My system is Linux Mint, but based on Ubuntu 18.04 bionic. Attached detailed system information.

When installing Nvidia Docker 2, I registered the Ubuntu repositories manually as per this post: https://github.com/NVIDIA/nvidia-docker/issues/848

curl -s -L https://nvidia.github.io/nvidia-docker/gpgkey | sudo apt-key add -
curl -s -L https://nvidia.github.io/nvidia-docker/ubuntu18.04/nvidia-docker.list | sudo tee /etc/apt/sources.list.d/nvidia-docker.list
sudo apt-get update

SystemInfo.txt (4.5 KB)

I would like to add that the first time I ran through with the normal KITTI dataset as in the default TLT Jupyter notebook. Everything worked fine.

So, do you mean the tlt-infer is also fine at that time?

Yes. The first time I did this procedure I just followed exactly the Jupyter notebook. I even deployed the model to a Jetson Nano. Then I tried again with Resnet10. That also worked. It was only when I moved onto modifying the files and my own data set that things went wrong.
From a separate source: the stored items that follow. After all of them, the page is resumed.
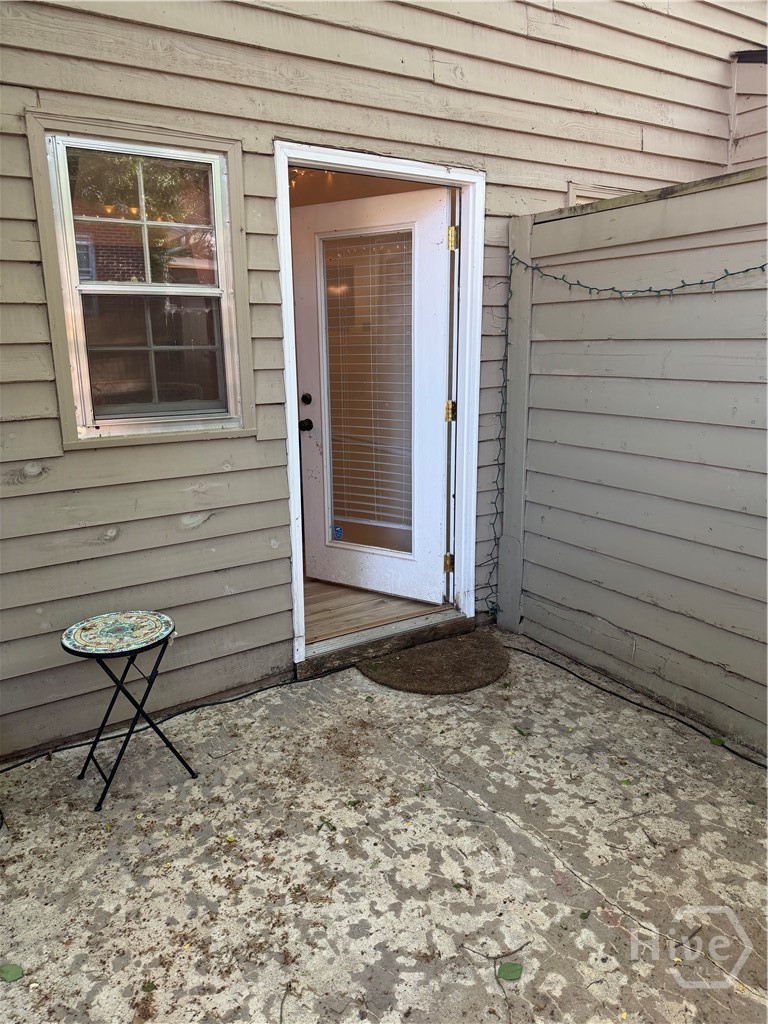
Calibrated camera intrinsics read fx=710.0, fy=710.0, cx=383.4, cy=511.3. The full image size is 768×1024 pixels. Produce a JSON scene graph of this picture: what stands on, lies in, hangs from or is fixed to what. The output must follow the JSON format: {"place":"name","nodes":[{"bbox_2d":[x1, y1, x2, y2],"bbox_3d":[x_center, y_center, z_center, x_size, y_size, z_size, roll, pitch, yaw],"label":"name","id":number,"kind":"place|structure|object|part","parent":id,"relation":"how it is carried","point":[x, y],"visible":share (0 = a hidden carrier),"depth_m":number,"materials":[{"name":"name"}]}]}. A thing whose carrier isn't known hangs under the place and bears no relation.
{"place":"outdoors","nodes":[
{"label":"outdoors","id":0,"kind":"place"},
{"bbox_2d":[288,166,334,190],"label":"string light","id":1,"kind":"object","parent":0,"point":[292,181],"visible":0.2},
{"bbox_2d":[305,577,445,640],"label":"wood floor","id":2,"kind":"structure","parent":0,"point":[317,603],"materials":[{"name":"brown wood"}]},
{"bbox_2d":[0,0,766,755],"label":"house wall","id":3,"kind":"structure","parent":0,"point":[283,115],"depth_m":2.75,"materials":[{"name":"paint"}]},
{"bbox_2d":[27,113,257,448],"bbox_3d":[-0.827,-0.760,2.519,0.704,1.106,0.134,-10,16,-33],"label":"window","id":4,"kind":"structure","parent":3,"relation":"in","point":[220,226],"depth_m":2.53,"materials":[{"name":"glass"}]},
{"label":"sash","id":5,"kind":"part","parent":4,"relation":"part of","materials":[{"name":"glass"}]},
{"label":"sash","id":6,"kind":"part","parent":4,"relation":"part of","materials":[{"name":"clear glass"}]},
{"bbox_2d":[278,142,486,667],"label":"door frame","id":7,"kind":"structure","parent":3,"relation":"in","point":[328,151],"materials":[{"name":"white paint"}]},
{"bbox_2d":[294,183,454,609],"bbox_3d":[-0.067,-0.473,3.537,0.951,1.955,0.166,8,16,32],"label":"door","id":8,"kind":"structure","parent":7,"relation":"attached to","point":[380,198],"depth_m":3.46,"materials":[{"name":"white paint"}]},
{"label":"doorknob","id":9,"kind":"part","parent":8,"relation":"part of","materials":[{"name":"black metal"}]},
{"label":"deadbolt","id":10,"kind":"part","parent":8,"relation":"part of","materials":[{"name":"black metal"}]},
{"bbox_2d":[332,525,343,539],"bbox_3d":[-0.228,0.102,3.524,0.057,0.069,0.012,8,16,31],"label":"sticker","id":11,"kind":"object","parent":8,"relation":"attached to","point":[340,534],"visible":0.98,"depth_m":3.52,"materials":[{"name":"blue"}]},
{"bbox_2d":[323,230,413,540],"bbox_3d":[-0.056,-0.601,3.477,0.531,1.473,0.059,7,16,30],"label":"door blind","id":12,"kind":"object","parent":8,"relation":"attached to","point":[374,504],"visible":0.82,"depth_m":3.47,"materials":[{"name":"white plastic"}]},
{"label":"hinge","id":13,"kind":"part","parent":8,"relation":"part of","materials":[{"name":"gold metal"}]},
{"bbox_2d":[565,181,636,206],"bbox_3d":[1.236,-1.322,3.862,0.613,0.792,0.102,-10,16,-33],"label":"small window","id":14,"kind":"structure","parent":3,"relation":"in","point":[570,190],"depth_m":3.66,"materials":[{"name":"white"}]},
{"bbox_2d":[0,630,767,1023],"label":"concrete patio","id":15,"kind":"structure","parent":0,"point":[323,685],"materials":[{"name":"concrete"}]},
{"bbox_2d":[0,963,23,982],"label":"leaf","id":16,"kind":"object","parent":15,"relation":"on","point":[11,975],"visible":0.99,"depth_m":1.71,"materials":[{"name":"green plant"}]},
{"bbox_2d":[61,611,196,811],"bbox_3d":[-0.860,0.661,2.396,0.400,0.528,0.390,-10,16,-33],"label":"folding table","id":17,"kind":"object","parent":15,"relation":"on","point":[66,648],"visible":0.99,"depth_m":2.33,"materials":[{"name":"black metal"}]},
{"bbox_2d":[141,980,156,992],"bbox_3d":[-0.551,1.118,1.671,0.046,0.010,0.047,3,14,14],"label":"leaf","id":18,"kind":"object","parent":15,"relation":"on","point":[150,986],"visible":0.92,"depth_m":1.67,"materials":[{"name":"green plant"}]},
{"bbox_2d":[0,662,355,773],"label":"black cable","id":19,"kind":"object","parent":15,"relation":"on","point":[1,771],"visible":0.91,"depth_m":2.82,"materials":[{"name":"black plastic"}]},
{"bbox_2d":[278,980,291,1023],"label":"twig","id":20,"kind":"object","parent":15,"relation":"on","point":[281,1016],"visible":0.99,"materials":[{"name":"brown wood"}]},
{"bbox_2d":[319,818,335,831],"bbox_3d":[-0.175,0.967,2.198,0.064,0.011,0.060,8,16,31],"label":"leaf","id":21,"kind":"object","parent":15,"relation":"on","point":[328,825],"visible":0.96,"depth_m":2.20,"materials":[{"name":"green plant"}]},
{"bbox_2d":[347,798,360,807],"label":"leaf","id":22,"kind":"object","parent":15,"relation":"on","point":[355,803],"visible":0.97,"depth_m":2.30,"materials":[{"name":"green plant"}]},
{"bbox_2d":[297,609,471,679],"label":"door threshold","id":23,"kind":"structure","parent":15,"relation":"on","point":[309,661],"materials":[{"name":"brown wood"}]},
{"bbox_2d":[358,631,508,694],"bbox_3d":[0.246,0.678,3.242,0.695,0.021,0.575,-10,16,-33],"label":"doormat","id":24,"kind":"object","parent":15,"relation":"on","point":[423,683],"visible":0.96,"depth_m":3.16,"materials":[{"name":"brown carpet"}]},
{"bbox_2d":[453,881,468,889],"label":"leaf","id":25,"kind":"object","parent":15,"relation":"on","point":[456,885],"visible":0.96,"depth_m":1.96,"materials":[{"name":"green plant"}]},
{"bbox_2d":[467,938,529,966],"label":"twig","id":26,"kind":"object","parent":15,"relation":"on","point":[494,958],"visible":0.99,"depth_m":1.74,"materials":[{"name":"brown wood"}]},
{"bbox_2d":[496,961,522,981],"bbox_3d":[0.301,1.096,1.703,0.065,0.012,0.070,12,18,42],"label":"leaf","id":27,"kind":"object","parent":15,"relation":"on","point":[513,975],"visible":0.98,"depth_m":1.69,"materials":[{"name":"green plant"}]},
{"bbox_2d":[513,725,529,736],"bbox_3d":[0.522,0.828,2.705,0.060,0.015,0.083,-14,19,-43],"label":"leaf","id":28,"kind":"object","parent":15,"relation":"on","point":[522,732],"visible":0.98,"depth_m":2.69,"materials":[{"name":"green plant"}]},
{"bbox_2d":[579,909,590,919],"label":"leaf","id":29,"kind":"object","parent":15,"relation":"on","point":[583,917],"visible":0.93,"depth_m":1.86,"materials":[{"name":"green plant"}]},
{"bbox_2d":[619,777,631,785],"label":"leaf","id":30,"kind":"object","parent":15,"relation":"on","point":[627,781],"visible":0.92,"depth_m":2.38,"materials":[{"name":"green"}]},
{"bbox_2d":[501,169,767,755],"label":"fence","id":31,"kind":"object","parent":15,"relation":"on","point":[733,194],"visible":0.95,"depth_m":2.85,"materials":[{"name":"wood"}]},
{"bbox_2d":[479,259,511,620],"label":"string light","id":32,"kind":"object","parent":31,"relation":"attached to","point":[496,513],"visible":0.87,"depth_m":3.45,"materials":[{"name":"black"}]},
{"bbox_2d":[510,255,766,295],"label":"string light","id":33,"kind":"object","parent":31,"relation":"attached to","point":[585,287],"visible":0.93,"depth_m":2.68,"materials":[{"name":"plastic"}]},
{"bbox_2d":[508,639,767,769],"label":"black cable","id":34,"kind":"object","parent":15,"relation":"on","point":[619,695],"visible":0.98,"depth_m":2.90,"materials":[{"name":"black plastic"}]},
{"bbox_2d":[709,735,725,745],"bbox_3d":[1.239,0.848,2.643,0.065,0.020,0.062,10,17,36],"label":"leaf","id":35,"kind":"object","parent":15,"relation":"on","point":[718,741],"visible":0.92,"depth_m":2.64,"materials":[{"name":"green plant"}]},
{"bbox_2d":[729,48,767,168],"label":"neighboring building","id":36,"kind":"structure","parent":0,"point":[737,80],"depth_m":4.07,"materials":[{"name":"beige paint"}]}
]}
My default images are 1392x512px. Perhaps I have not specified the image_width and image_height correctly? I specified 1408 x 544. I wasn’t exactly sure how to set the image_width and image_height for training - but it did train.

Thanks for the info.
So, please set to 1392x512 and trigger training.

augmentation_config {
preprocessing {
output_image_width: 1392
output_image_height: 512